Art. 558. Pode ocorrer também a revogação quando o ofendido, nos casos do artigo anterior, for o cônjuge, ascendente, descendente, ainda que adotivo, ou irmão do doador.

Art. 562. A doação onerosa pode ser revogada por inexecução do encargo, se o donatário incorrer em mora.

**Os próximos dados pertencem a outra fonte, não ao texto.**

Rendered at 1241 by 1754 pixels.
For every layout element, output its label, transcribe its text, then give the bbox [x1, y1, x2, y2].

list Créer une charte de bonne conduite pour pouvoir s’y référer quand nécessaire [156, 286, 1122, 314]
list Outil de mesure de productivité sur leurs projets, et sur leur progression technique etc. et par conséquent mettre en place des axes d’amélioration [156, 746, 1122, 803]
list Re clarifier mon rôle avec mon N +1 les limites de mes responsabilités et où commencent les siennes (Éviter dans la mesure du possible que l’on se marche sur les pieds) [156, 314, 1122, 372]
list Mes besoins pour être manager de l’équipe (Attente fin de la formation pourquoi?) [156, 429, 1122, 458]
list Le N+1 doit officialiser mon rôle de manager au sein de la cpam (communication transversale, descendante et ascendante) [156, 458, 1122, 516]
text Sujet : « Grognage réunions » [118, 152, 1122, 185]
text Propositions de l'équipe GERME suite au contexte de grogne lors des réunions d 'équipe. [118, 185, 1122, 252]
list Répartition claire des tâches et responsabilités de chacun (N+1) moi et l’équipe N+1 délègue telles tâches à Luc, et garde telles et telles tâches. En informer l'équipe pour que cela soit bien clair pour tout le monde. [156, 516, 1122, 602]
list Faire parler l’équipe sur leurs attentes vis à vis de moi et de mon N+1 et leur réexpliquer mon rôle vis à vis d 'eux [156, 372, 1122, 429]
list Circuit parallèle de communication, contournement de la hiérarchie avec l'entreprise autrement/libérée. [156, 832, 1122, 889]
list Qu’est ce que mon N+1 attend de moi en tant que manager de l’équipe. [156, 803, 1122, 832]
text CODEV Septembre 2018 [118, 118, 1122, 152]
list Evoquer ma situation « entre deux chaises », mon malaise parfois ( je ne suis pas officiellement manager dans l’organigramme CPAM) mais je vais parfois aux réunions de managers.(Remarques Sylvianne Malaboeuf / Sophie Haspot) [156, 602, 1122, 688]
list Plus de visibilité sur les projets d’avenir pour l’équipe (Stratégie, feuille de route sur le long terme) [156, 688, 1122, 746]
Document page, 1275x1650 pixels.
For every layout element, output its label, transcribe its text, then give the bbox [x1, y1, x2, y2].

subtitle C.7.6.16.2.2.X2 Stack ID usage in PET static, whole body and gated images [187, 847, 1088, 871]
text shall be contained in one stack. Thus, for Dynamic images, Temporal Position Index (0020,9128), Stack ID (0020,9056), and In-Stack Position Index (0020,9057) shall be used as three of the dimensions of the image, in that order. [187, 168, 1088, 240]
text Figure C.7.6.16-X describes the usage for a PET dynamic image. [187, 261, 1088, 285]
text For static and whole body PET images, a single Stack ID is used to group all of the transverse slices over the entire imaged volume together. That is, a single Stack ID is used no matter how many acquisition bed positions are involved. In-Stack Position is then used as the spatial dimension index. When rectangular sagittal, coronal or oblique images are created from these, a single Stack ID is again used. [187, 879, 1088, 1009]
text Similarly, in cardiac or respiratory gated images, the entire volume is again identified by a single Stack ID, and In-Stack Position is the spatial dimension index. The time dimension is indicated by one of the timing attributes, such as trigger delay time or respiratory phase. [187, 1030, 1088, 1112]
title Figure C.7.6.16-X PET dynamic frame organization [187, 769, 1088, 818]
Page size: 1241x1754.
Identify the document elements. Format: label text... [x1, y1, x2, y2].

Não havendo prazo para o cumprimento, o doador poderá notificar judicialmente o donatário, assinando-lhe prazo razoável para que cumpra a obrigação assumida.”

Donatário é a pessoa que recebeu a doação.

Usucapião de Bem Móvel

O Nosso Código Civil, ao tratar da aquisição da propriedade móvel faz indicação quanto ao usucapião, nos artigos 1.260 ao 1.262, da seguinte forma:
“Art. 1.260. Aquele que possuir coisa móvel como sua, contínua e incontestadamente durante três anos, com justo título e boa-fé, adquirir-lhe-á a propriedade.
Art. 1.261. Se a posse da coisa móvel se prolongar por cinco anos, produzirá usucapião, independentemente de título ou boa-fé.
Art. 1.262. Aplica-se à usucapião das coisas móveis o disposto nos arts. 1.243 e 1.244.”
Os artigos 1.243 e 1.244 são relativos ao usucapião para a aquisição da propriedade imóvel.